I found an interesting article on high scalability web site where it talks about EBay scalability and especially a specific passage struck me:

"(Ebay strategies)…Move work out of the database into the
applications because the database is the bottleneck. Ebay does this in
the extreme. We see it in other architecture using caching and the
file system, but eBay even does a lot of traditional database
operations in applications (like joins)."

and the above is no mistake because again in the same article:

"Move cpu-intensive work moved out of the database layer to
applications applications layer: referential integrity, joins, sorting
done in the application layer! Reasoning: app servers are cheap,
databases are the bottleneck."

Any explanation on this? If the above were true then I should only use the database for retrieving data and do all other operations in the programming logic.

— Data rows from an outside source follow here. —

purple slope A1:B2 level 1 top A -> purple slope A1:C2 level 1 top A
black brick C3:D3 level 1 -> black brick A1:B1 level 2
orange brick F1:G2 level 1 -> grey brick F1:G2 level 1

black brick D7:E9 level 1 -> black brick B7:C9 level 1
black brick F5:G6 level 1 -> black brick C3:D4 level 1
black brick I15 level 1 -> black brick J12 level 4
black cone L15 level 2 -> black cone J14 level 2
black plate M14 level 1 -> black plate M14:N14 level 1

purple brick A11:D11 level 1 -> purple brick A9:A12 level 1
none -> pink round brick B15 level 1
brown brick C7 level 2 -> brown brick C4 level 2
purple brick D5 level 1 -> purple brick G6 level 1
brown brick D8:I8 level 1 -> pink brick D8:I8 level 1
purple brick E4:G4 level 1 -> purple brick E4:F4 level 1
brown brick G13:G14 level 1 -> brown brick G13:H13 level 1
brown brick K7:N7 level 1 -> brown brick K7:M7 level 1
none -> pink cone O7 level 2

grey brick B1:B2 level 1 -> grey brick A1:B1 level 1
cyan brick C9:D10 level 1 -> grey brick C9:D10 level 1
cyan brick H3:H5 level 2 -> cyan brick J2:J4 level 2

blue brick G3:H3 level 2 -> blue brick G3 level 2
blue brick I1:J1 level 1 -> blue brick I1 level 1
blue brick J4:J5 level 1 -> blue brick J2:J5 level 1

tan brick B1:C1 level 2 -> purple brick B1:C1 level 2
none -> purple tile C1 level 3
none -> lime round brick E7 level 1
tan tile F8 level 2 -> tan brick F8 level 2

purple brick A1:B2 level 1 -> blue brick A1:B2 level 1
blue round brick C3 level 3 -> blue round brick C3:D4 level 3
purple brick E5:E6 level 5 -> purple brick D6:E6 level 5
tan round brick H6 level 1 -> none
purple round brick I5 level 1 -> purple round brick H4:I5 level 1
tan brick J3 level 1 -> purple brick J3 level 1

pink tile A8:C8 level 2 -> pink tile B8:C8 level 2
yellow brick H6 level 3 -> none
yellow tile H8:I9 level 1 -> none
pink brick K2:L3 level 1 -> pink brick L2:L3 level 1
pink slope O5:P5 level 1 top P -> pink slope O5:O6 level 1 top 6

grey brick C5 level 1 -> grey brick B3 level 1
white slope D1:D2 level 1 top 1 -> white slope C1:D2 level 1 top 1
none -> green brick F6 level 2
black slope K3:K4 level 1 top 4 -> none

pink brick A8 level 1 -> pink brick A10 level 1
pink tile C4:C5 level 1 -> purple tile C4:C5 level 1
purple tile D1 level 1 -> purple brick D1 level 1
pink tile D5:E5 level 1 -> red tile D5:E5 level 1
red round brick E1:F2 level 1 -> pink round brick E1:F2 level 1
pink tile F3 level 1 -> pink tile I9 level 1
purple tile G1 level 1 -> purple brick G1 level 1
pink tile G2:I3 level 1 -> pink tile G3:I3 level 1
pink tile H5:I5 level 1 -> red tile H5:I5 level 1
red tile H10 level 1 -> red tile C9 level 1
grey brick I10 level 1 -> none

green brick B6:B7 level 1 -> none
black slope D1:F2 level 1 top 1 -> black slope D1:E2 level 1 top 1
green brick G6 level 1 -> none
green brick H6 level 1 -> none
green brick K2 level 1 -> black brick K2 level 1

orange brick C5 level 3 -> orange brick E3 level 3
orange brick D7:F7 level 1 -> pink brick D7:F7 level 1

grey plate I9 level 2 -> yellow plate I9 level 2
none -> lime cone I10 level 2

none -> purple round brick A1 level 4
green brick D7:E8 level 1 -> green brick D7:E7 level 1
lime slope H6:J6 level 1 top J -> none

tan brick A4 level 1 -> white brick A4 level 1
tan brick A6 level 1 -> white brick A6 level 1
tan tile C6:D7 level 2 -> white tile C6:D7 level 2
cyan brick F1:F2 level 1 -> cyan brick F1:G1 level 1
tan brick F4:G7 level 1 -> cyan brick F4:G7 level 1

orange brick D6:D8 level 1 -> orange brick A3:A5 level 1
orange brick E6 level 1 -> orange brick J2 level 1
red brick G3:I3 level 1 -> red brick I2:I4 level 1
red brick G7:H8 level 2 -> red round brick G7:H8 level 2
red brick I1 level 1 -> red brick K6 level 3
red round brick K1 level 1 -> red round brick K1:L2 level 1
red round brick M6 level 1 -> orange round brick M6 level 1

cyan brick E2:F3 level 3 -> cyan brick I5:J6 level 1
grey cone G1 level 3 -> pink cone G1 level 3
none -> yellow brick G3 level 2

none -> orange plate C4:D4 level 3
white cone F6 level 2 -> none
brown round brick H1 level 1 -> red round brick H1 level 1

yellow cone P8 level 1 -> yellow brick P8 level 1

I was always told the opposite: "databases are optimized for operations on data and complex selects so use them".

Any insight?

Best Answer

"Measure. Don't Guess".

We can't assume that Ebay's bottlenecks are the same as our own. For the specific applications that I work on, when a bottleneck exists it is rarely the database (or if it is, it's because of poorly optimized queries). I know this because we've reviewed the instances of poor-performance and profiled the performance of normal performance of our application.